Not super relevant or anything but I just can't help but share my favorite profanity filter story, so here you go.
I worked at a place that had a profanity filter in two parts.
The first part was in C, several pages of if (!strcmp(x, a)) return 0;
After all that, it then invokes popen() to ssh to another machine and run a shell script there, which contains several more pages of string comparisons, this time in shell.
I might be wrong but I think it's about censoring the 'hell' in 'shell'. Because some parts of the world consider words like 'hell' and 'damn' to be profane.
Hold on, what? Okay, return false if they aren't equal, then open another process to repeat this method once again in the shell... I can't guess the reason. Would you know if there is any reason this might have been done?
I wouldn't know the real reason for sure, but this seems plausible:
1) They got tired of having to modify C code and wait for the deploy cycle to modify the filter
2) Using, for example, the database would be more work than calling a shell script. On top of that, it might actually be beyond the abilities of the programmer involved.

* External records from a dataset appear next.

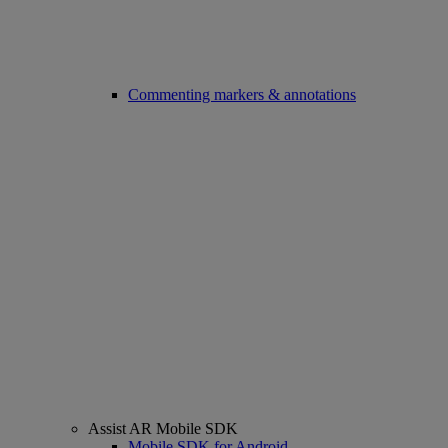
Commenting markers & annotations
Assist AR Mobile SDK
Mobile SDK for Android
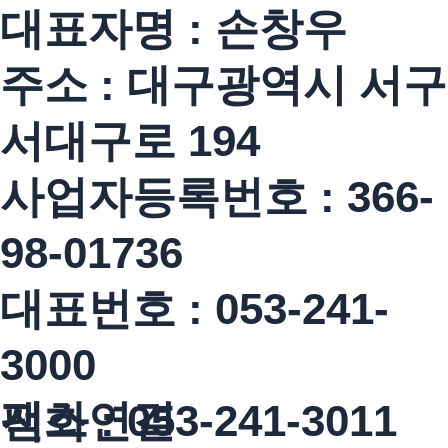
대표자명 : 손창우
주소 : 대구광역시 서구
서대구로 194
사업자등록번호 : 366-
98-01736
대표번호 : 053-241-
3000
전화연결
팩스 : 053-241-3011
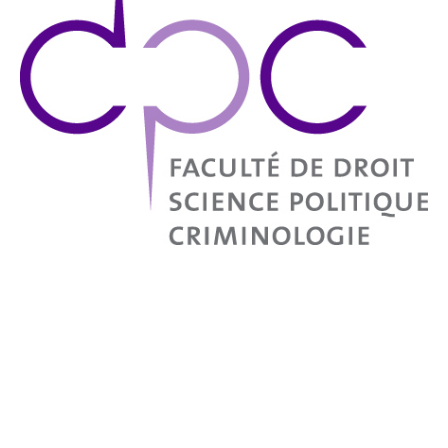
ABONNEZ-VOUS ET
TÉLÉCHARGER NOS ARTICLES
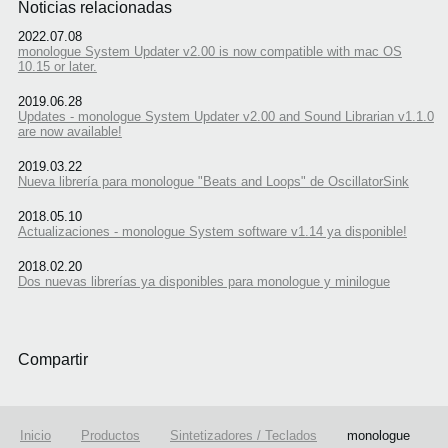
Noticias relacionadas
2022.07.08
monologue System Updater v2.00 is now compatible with mac OS
10.15 or later.
2019.06.28
Updates - monologue System Updater v2.00 and Sound Librarian v1.1.0
are now available!
2019.03.22
Nueva librería para monologue "Beats and Loops" de OscillatorSink
2018.05.10
Actualizaciones - monologue System software v1.14 ya disponible!
2018.02.20
Dos nuevas librerías ya disponibles para monologue y minilogue
Compartir
Inicio
Productos
Sintetizadores / Teclados
monologue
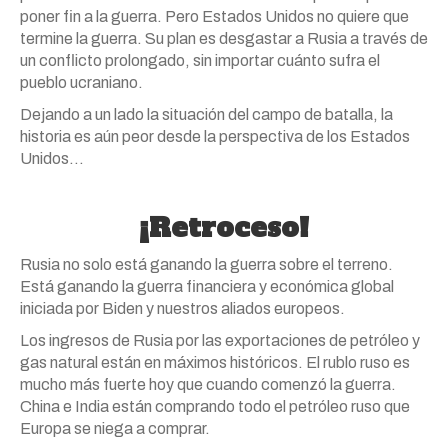
poner fin a la guerra. Pero Estados Unidos no quiere que
termine la guerra. Su plan es desgastar a Rusia a través de
un conflicto prolongado, sin importar cuánto sufra el
pueblo ucraniano.
Dejando a un lado la situación del campo de batalla, la
historia es aún peor desde la perspectiva de los Estados
Unidos…
¡Retroceso!
Rusia no solo está ganando la guerra sobre el terreno.
Está ganando la guerra financiera y económica global
iniciada por Biden y nuestros aliados europeos.
Los ingresos de Rusia por las exportaciones de petróleo y
gas natural están en máximos históricos. El rublo ruso es
mucho más fuerte hoy que cuando comenzó la guerra.
China e India están comprando todo el petróleo ruso que
Europa se niega a comprar.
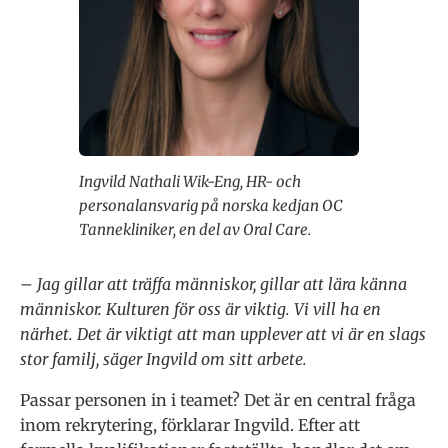
Ingvild Nathali Wik-Eng, HR- och
personalansvarig på norska kedjan OC
Tannekliniker, en del av Oral Care.
– Jag gillar att träffa människor, gillar att lära känna
människor. Kulturen för oss är viktig. Vi vill ha en
närhet. Det är viktigt att man upplever att vi är en slags
stor familj, säger Ingvild om sitt arbete.
Passar personen in i teamet? Det är en central fråga
inom rekrytering, förklarar Ingvild. Efter att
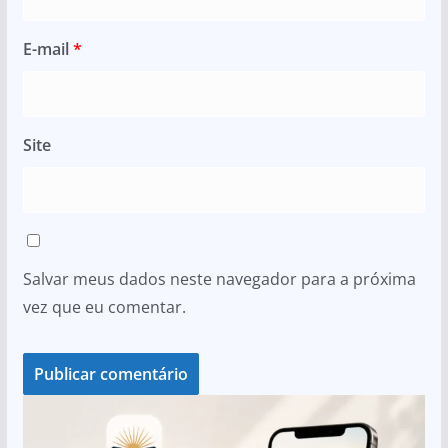
E-mail
*
Site
Salvar meus dados neste navegador para a próxima
vez que eu comentar.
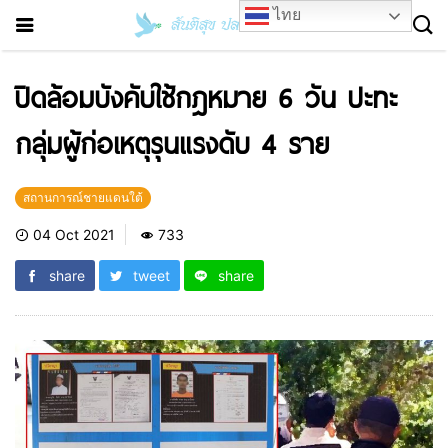
ไทย
ปิดล้อมบังคับใช้กฎหมาย 6 วัน ปะทะ
กลุ่มผู้ก่อเหตุรุนแรงดับ 4 ราย
สถานการณ์ชายแดนใต้
04 Oct 2021
733
share
tweet
share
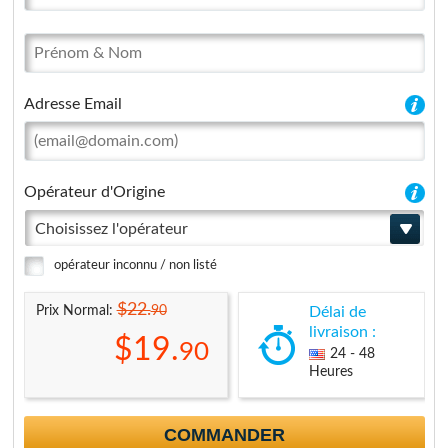
Adresse Email
Opérateur d'Origine
Choisissez l'opérateur
opérateur inconnu / non listé
$22.
90
Prix Normal:
Délai de
livraison :
$19.
90
24 - 48
Heures
COMMANDER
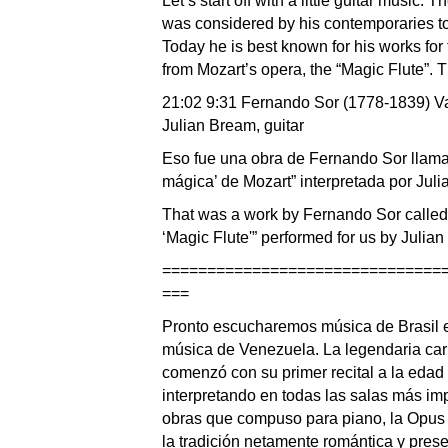
Let’s start off with a little guitar mus
was considered by his contemporaries to b
Today he is best known for his works for
from Mozart’s opera, the “Magic Flute”. T
21:02 9:31 Fernando Sor (1778-1839) Va
Julian Bream, guitar
Eso fue una obra de Fernando Sor llama
mágica’ de Mozart” interpretada por Jul
That was a work by Fernando Sor called 
‘Magic Flute'” performed for us by Julia
===============================
===
Pronto escucharemos música de Brasil es
música de Venezuela. La legendaria car
comenzó con su primer recital a la eda
interpretando en todas las salas más im
obras que compuso para piano, la Opus 
la tradición netamente romántica y pres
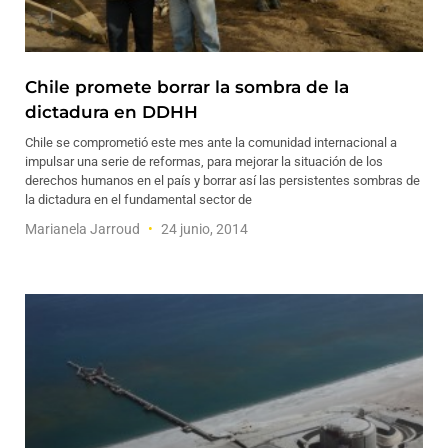
Chile promete borrar la sombra de la
dictadura en DDHH
Chile se comprometió este mes ante la comunidad internacional a
impulsar una serie de reformas, para mejorar la situación de los
derechos humanos en el país y borrar así las persistentes sombras de
la dictadura en el fundamental sector de
Marianela Jarroud
24 junio, 2014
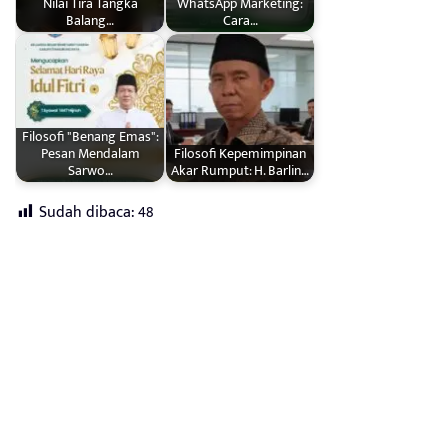
Nilai Tira Tangka
WhatsApp Marketing:
Balang…
Cara…
Filosofi "Benang Emas":
Pesan Mendalam
Filosofi Kepemimpinan
Sarwo…
Akar Rumput: H. Barlin…
Sudah dibaca:
48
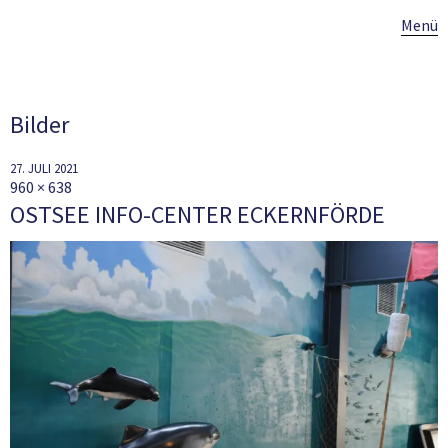
Menü
Bilder
27. JULI 2021
960 × 638
OSTSEE INFO-CENTER ECKERNFÖRDE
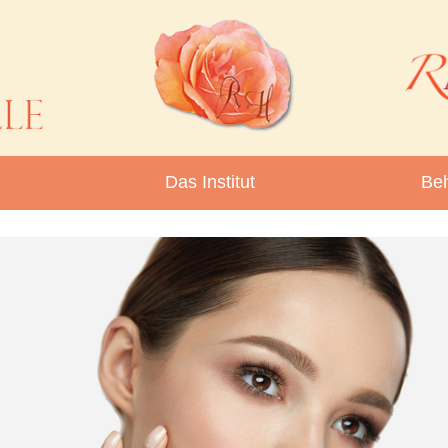
Das Institut
Be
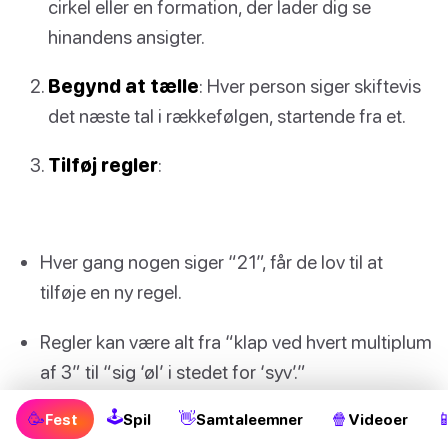
cirkel eller en formation, der lader dig se
hinandens ansigter.
Begynd at tælle
: Hver person siger skiftevis
det næste tal i rækkefølgen, startende fra et.
Tilføj regler
:
Hver gang nogen siger “21”, får de lov til at
tilføje en ny regel.
Regler kan være alt fra “klap ved hvert multiplum
af 3” til “sig ‘øl’ i stedet for ‘syv’.”
🕹
🥳
👋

3) The C code executes on an arbitrary machine. Hence the ssh to a specific machine, so that the shell script would only have to be maintained in one place
I worked at a place that had a profanity filter in two parts.
The first part was in C, several pages of if (!strcmp(x, a)) return 0;
After all that, it then invokes popen() to ssh to another machine and run a shell script there, which contains several more pages of string comparisons, this time in shell.